Mustafar’a geldik. İki eski arkadaş kılıçlarını birbirine çekti. Çalan müziğin bile adı “Battle of Heroes”. Herkes bu dövüşü “Sith vs. Jedi” olarak görüyor. İyi ve kötünün nihai savaşı. Ama kitap bu fikri alıp camdan dışarı fırlatıyor. Bir düşünün, çok garip. Bir de daha üzücü. Güzel ya da çirkin demiyorum, yakıştıracağım tek sıfat “farklı” olabilir, farklı bir bakış açısı bu. Bu bakış açısı diyor ki “Sith ve Jedi mı? Palpatine ile Yoda olabilir, belki… Ama Anakin ve Obi-wan? Yok, yok öyle bir şey. İki arkadaşın dövüşü bu.”
Bonus
Below his feet, Darth Vader burst into flame. “I hate you,” he screamed.
Obi-Wan looked down. It would be a mercy to kill him. He was not feeling merciful.
Ayağının altında, Darth Vader alevlere büründü. “Senden nefret ediyorum,” diye çığlık attı.
Obi-wan başını eğdi. Onu öldürmek merhametli olurdu. Merhametli hissetmiyordu.

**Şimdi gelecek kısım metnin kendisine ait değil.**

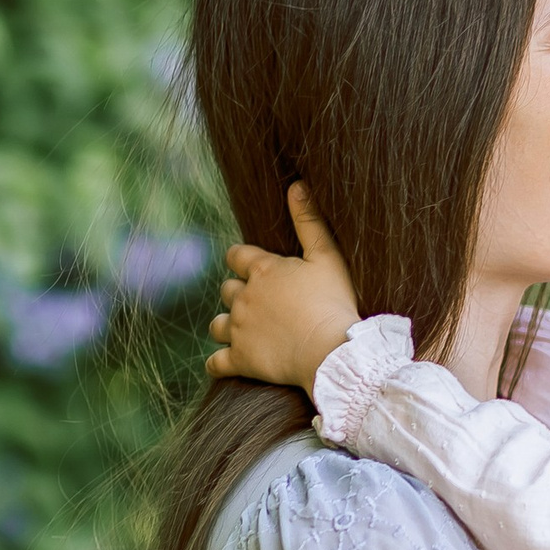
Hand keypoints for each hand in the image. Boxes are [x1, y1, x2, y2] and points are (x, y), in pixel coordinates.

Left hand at [207, 185, 362, 395]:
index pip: (236, 256)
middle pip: (226, 290)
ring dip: (227, 326)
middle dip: (239, 294)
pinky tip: (226, 363)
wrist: (332, 352)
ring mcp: (239, 329)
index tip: (255, 270)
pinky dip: (218, 363)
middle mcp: (244, 297)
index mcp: (262, 270)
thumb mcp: (328, 257)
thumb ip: (309, 221)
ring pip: (217, 324)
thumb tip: (297, 185)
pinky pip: (215, 362)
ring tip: (245, 332)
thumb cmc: (334, 303)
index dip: (243, 261)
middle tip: (261, 304)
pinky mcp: (240, 359)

Başlıkta “yürek dağlayan” demiştim.
Yine sert ve farklı bir bakış açısı. Ama kendiyle biraz çelişiyor çünkü birkaç paragraf sonra “Her ne olursa olsun Obi-wan hâlâ bir Jedi’ydı ve savunmasız bir adamı öldüremezdi.” diyor. Yani, hem evet, peki, hem de az buz bir olay değil ki böyle açıklayalım. George Lucas’ın bu sahne için her tercihi en başından radikal zaten. Sinema tarihinin aynı anda en eğreti duran en çok da insanı üzen sahnelerinden olmayı öyle ya da böyle başarmış. Yine de “Obi-wan merhametli hissetmiyordu.” bayağı ağır, kabul edelim.
Kitap “sevgi yıldızları bile yakabilir” ana fikirli bir epilogla bitiyor, başlangıç ise hatırlarsanız Anakin’in ölen yıldızlar ile yaşadığı travma ile yapılmıştı. Yani temiz bir bitiş olduğu söylenebilir, bir daire çiziyor sonunda ve George Lucas’ın yorumu geliyor akla “It’s like poetry, it rhymes.”
Siz ne diyorsunuz? Sizce kitap, filmin aksaklılarını düzeltebilmiş mi?